Where do JVM Implementations differ (except licensing)? Does every JVM implement Type Erasure for the Generic handling?
Where are the differences between:
- JRockit
- IBM JVM
- SUN JVM
- Open JDK
- Blackdown
- Kaffe
..... Deals one of them with Tail-Call-Optimization?
Tail-call optimization is not yet supported by Java. John Rose is leading efforts to include this in a future release, and has described the approach, and some of the issues involved.

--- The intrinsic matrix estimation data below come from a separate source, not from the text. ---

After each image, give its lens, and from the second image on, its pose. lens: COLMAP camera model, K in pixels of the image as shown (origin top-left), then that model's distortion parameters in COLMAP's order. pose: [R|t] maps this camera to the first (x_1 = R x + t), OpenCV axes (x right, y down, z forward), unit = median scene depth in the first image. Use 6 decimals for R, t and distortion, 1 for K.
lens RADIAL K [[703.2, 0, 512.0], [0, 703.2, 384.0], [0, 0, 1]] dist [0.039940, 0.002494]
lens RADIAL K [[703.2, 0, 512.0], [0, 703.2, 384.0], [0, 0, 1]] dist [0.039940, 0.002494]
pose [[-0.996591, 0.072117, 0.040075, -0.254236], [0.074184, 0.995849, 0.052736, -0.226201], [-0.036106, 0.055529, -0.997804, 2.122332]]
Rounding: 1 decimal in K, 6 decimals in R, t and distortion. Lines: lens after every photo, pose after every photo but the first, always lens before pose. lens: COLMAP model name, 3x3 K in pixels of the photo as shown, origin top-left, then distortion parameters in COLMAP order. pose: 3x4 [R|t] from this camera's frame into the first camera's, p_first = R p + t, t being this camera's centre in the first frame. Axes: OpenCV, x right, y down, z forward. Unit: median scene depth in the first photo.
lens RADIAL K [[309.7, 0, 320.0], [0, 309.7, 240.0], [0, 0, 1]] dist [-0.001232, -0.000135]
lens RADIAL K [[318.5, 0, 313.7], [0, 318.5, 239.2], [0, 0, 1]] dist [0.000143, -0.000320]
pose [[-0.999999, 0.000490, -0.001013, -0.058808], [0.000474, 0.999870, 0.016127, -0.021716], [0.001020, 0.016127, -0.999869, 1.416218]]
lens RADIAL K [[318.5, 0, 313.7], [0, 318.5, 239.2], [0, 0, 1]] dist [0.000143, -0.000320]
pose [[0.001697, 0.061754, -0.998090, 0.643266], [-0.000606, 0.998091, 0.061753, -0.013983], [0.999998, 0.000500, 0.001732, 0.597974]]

Another difference between JVMs is behaviour on undocumented API. (e.g. com.sun.xxx) For example, Sun's JVM and IBM's JVM both have slightly different behaviour on signal handling. (IBM's JVM doesn't allow the application to trap the "INT" signal in certain cases.)
JIT compiling is one thing that some JVM:s don't have.
Type erasure is a compiler function and as such JVM independent.
Things like type erasure are done by the compiler to be backward compatible with older JVMs. Most JVMs should support all the features you need, but some may be more optimized than others. I'm guessing the Sun JVM is probably the fastest.
If the JVM claims to be Java it must pass the TCK, providing a lot of stock funcitonaltiy.
The differences are in non-core places, like garbage collection, the jconsole/visualvm in the Sun JVM, precompilation etc.
clarification: TCK is the test suite that a virtual machine has to pass in order to be officially Java compliant.